Scientific change: Water freezes and boils, jello hardens, nuts are ground to a fine powder, cakes go from batter to baked. Mixing ingredients and watching their creations change states teaches kids basic principles of science.

Academics: Your average recipe involves identifying common words (butter, milk, flour), tons of counting (one teaspoon, three tablespoons, stir twenty times), and math concepts (half and whole). Double or halve the recipe and you’re teaching addition and multiplication, or subtraction and division.

Food history: Use family recipes to talk about Grandma’s experience during World War II or research the history of the chocolate chip on the Internet before you whip up a batch of cookies.

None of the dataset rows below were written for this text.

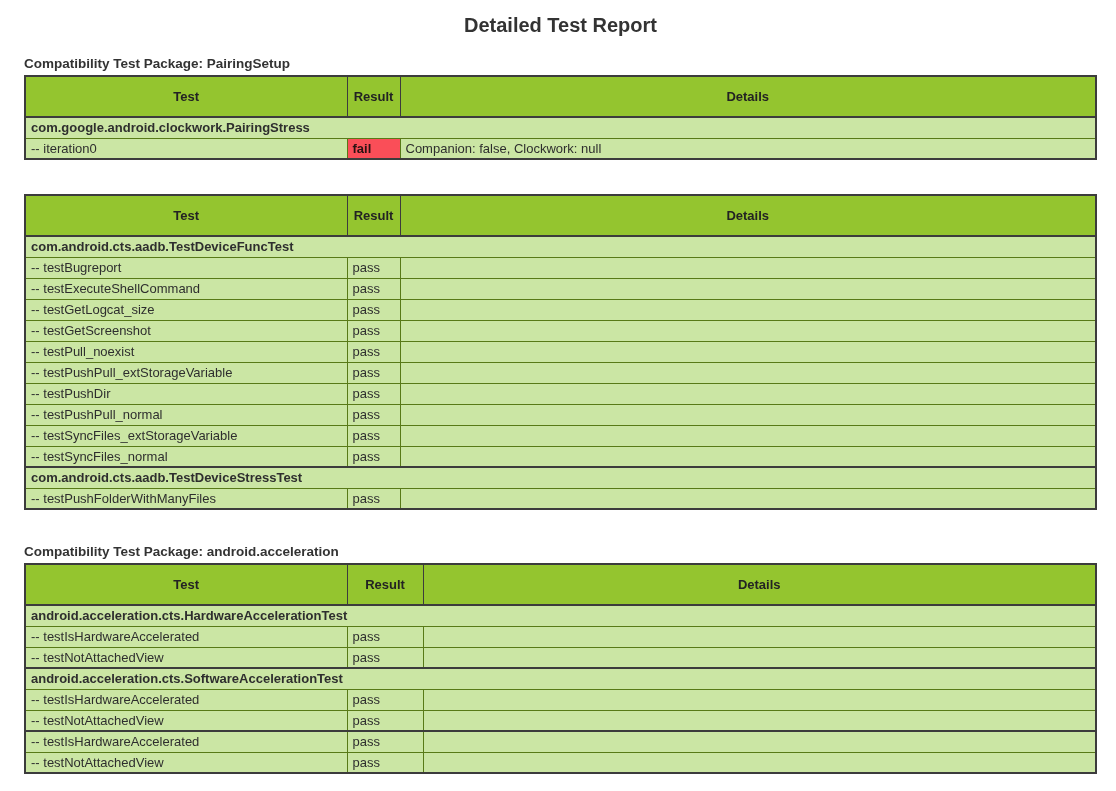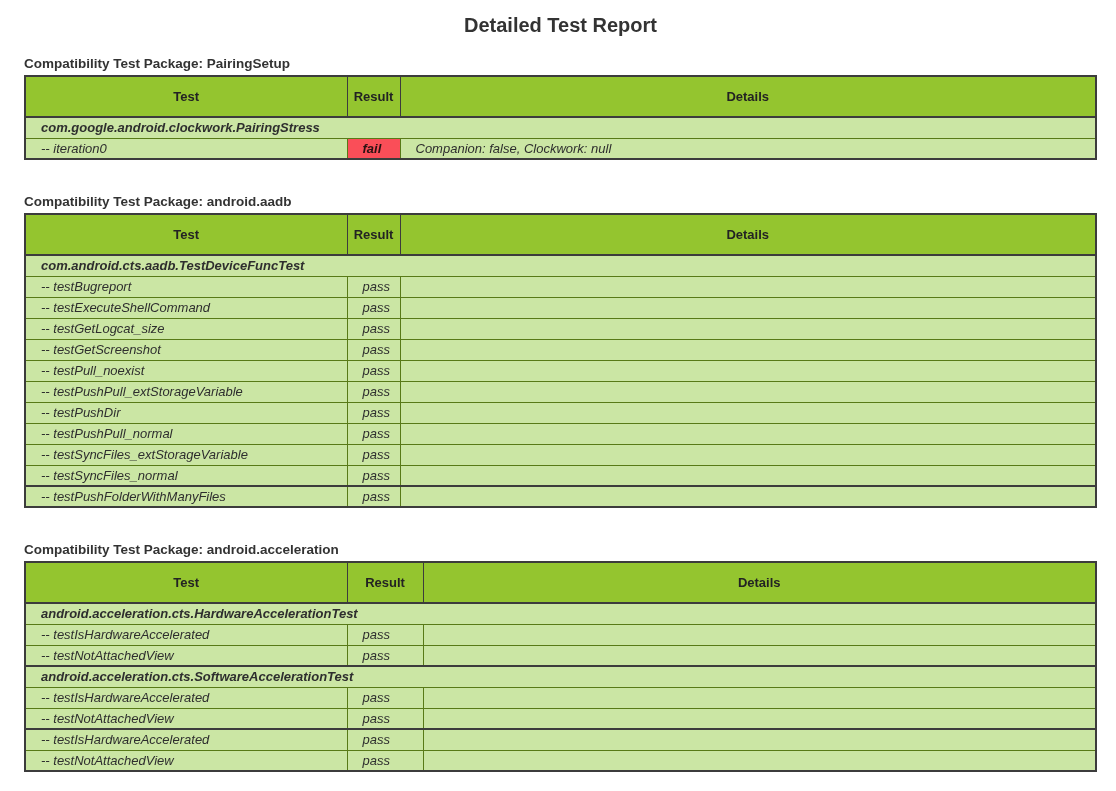"com.google.android.clockwork.PairingStre" td { font-style: italic -> none; padding: 2px 15px -> 2px 5px }
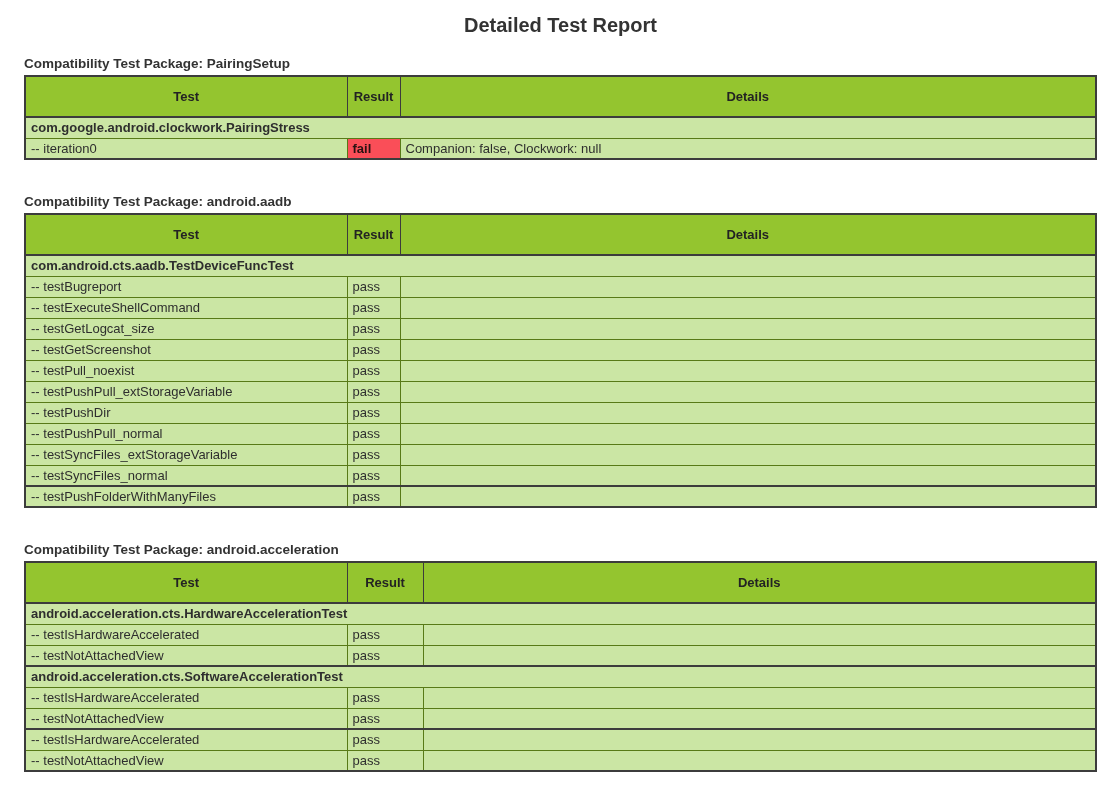"Compatibility Test Package: android.aadb" div.pkg-label { html: <div>Compatibility Test Package: android.aadb</div> -> none }
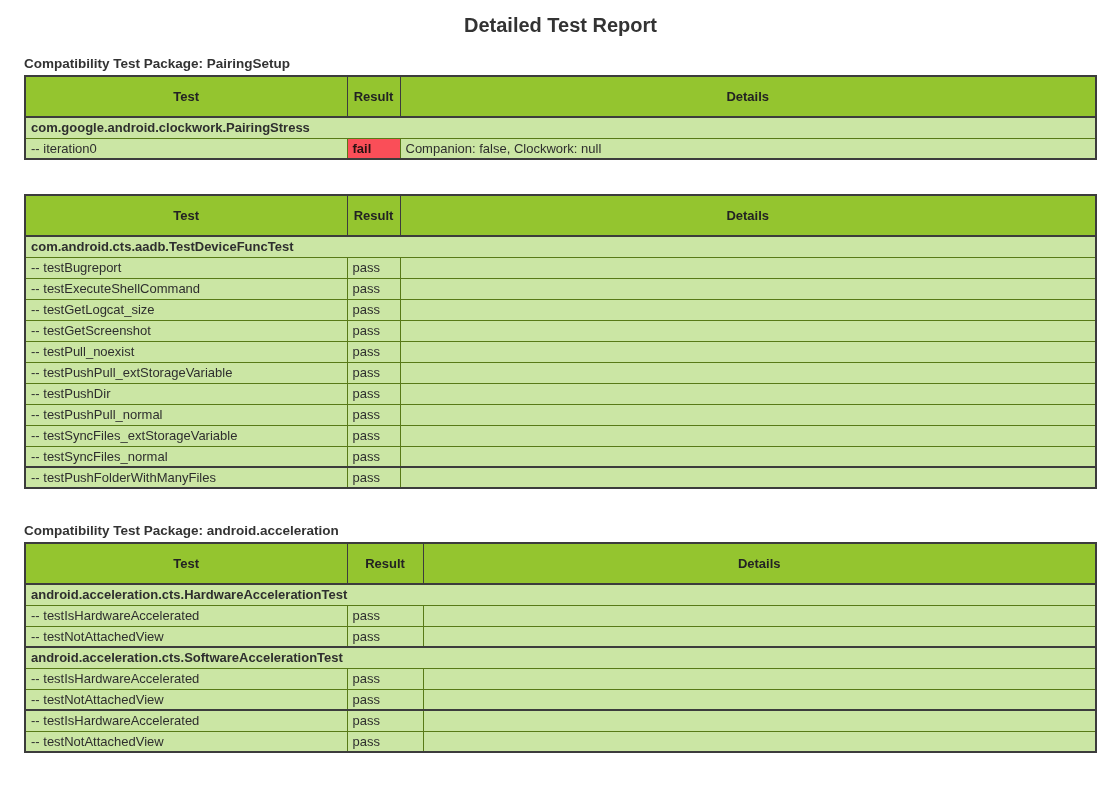"com.android.cts.aadb.TestDeviceStressTes" tr { html: none -> <tr> <td>com.android.cts.aadb.TestDeviceStressTest</td> </tr> }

Experimentation and creativity: Cooking allows kids to make decisions about their food, from adding an extra piece of licorice to the top of a cupcake to when to stop stirring the muffin batter. It’s all about experimenting—learning what works and what doesn’t—a skill that will carry over into other areas of their lives. Allow kids to combine flavors, add their own details to the recipe, and their creativity will blossom.

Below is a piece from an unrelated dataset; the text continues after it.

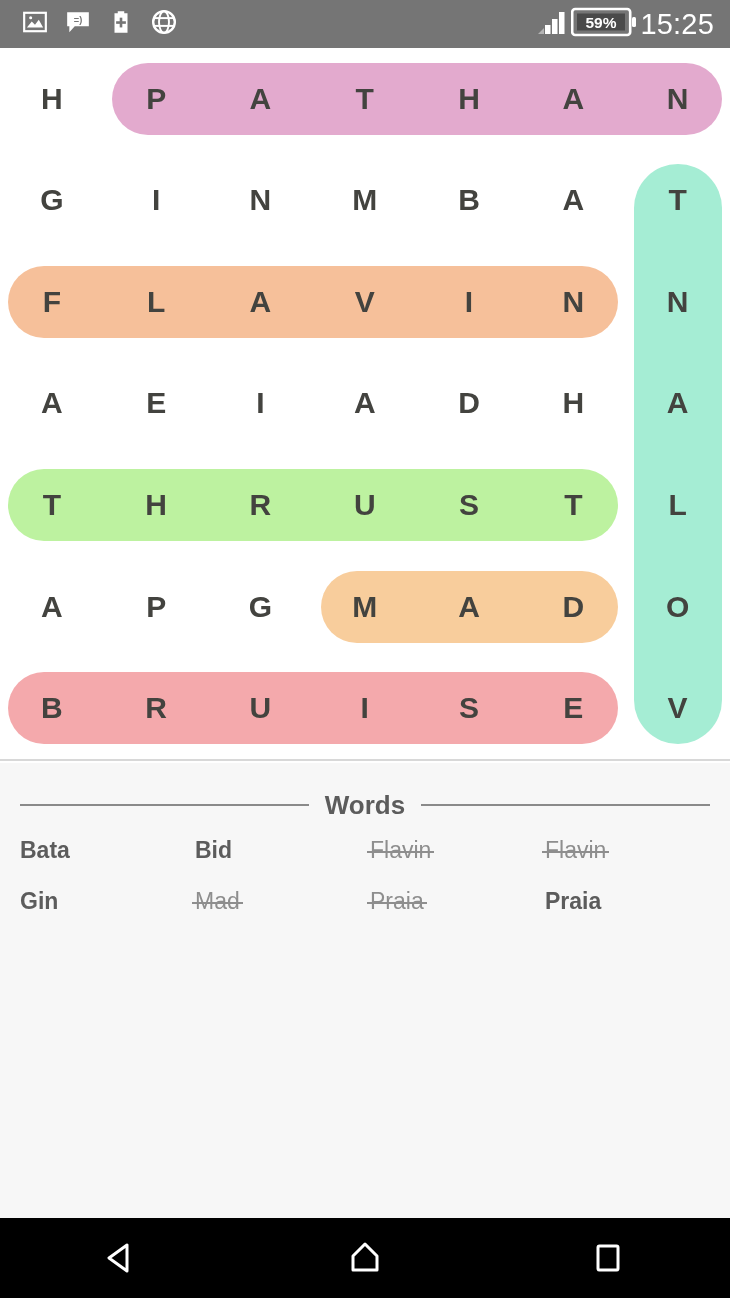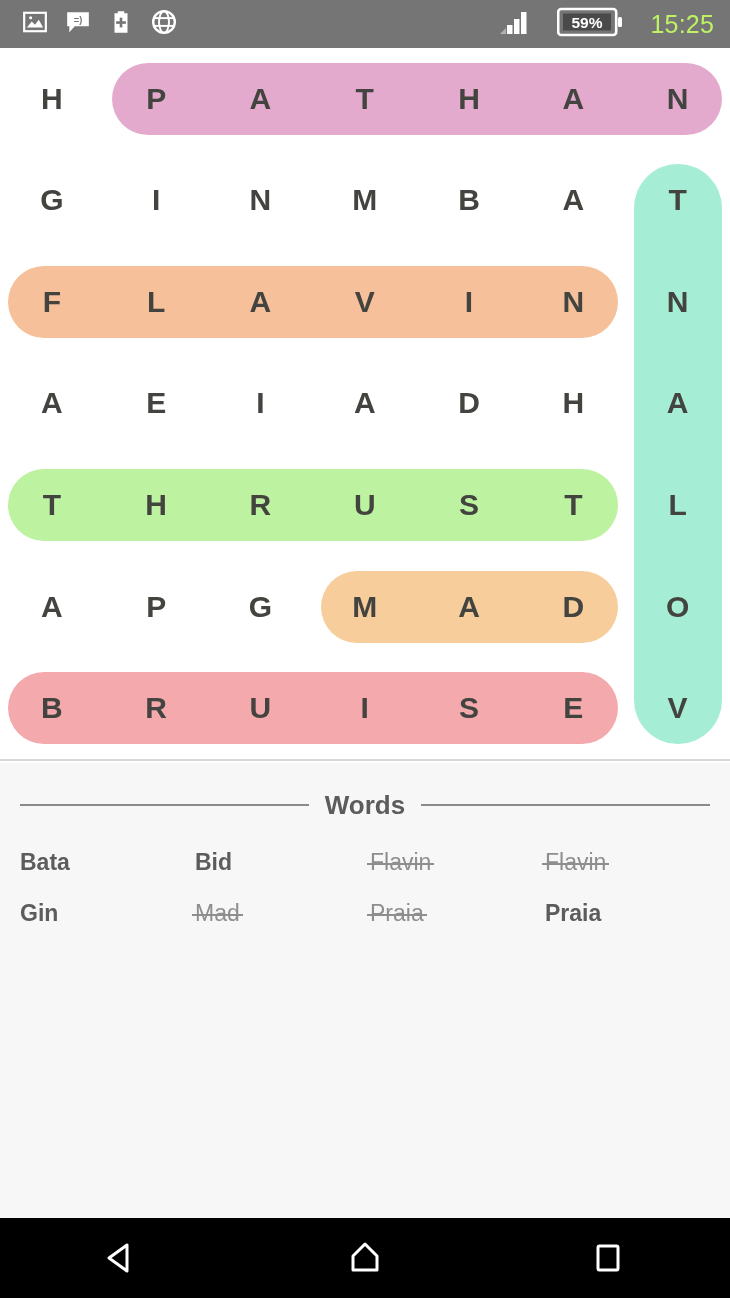"59%" .status-right { gap: 27px -> 3px }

Chef-confidence: Working alongside adults, doing what adults do is a great confidence booster for kids. The messes and successes in the kitchen help kids develop positive self-esteem, the idea that they can try, fail, try again, and succeed. 

Chef-unity: Cook food from around the world and you’re teaching kids about other countries, the people who live there, and that food is one thing we all share.

Break down gender barriers: When Beery started her cooking school the classes were filled with girls. Now, some classes are evenly split between girls and boys, and even boy-only classes fill up. Cooking is one way to encourage boys and girls to try new things and address gender bias head-on.

Organization: Cooking is organization in a nutshell, from making a shopping list to setting up spices in your cupboard to combining ingredients according to the recipe. Before you start cooking, organize your workspace, read the recipe, and come up with a plan for how to create your concoction. Along the way, you’re teaching your kids how to approach large and small projects.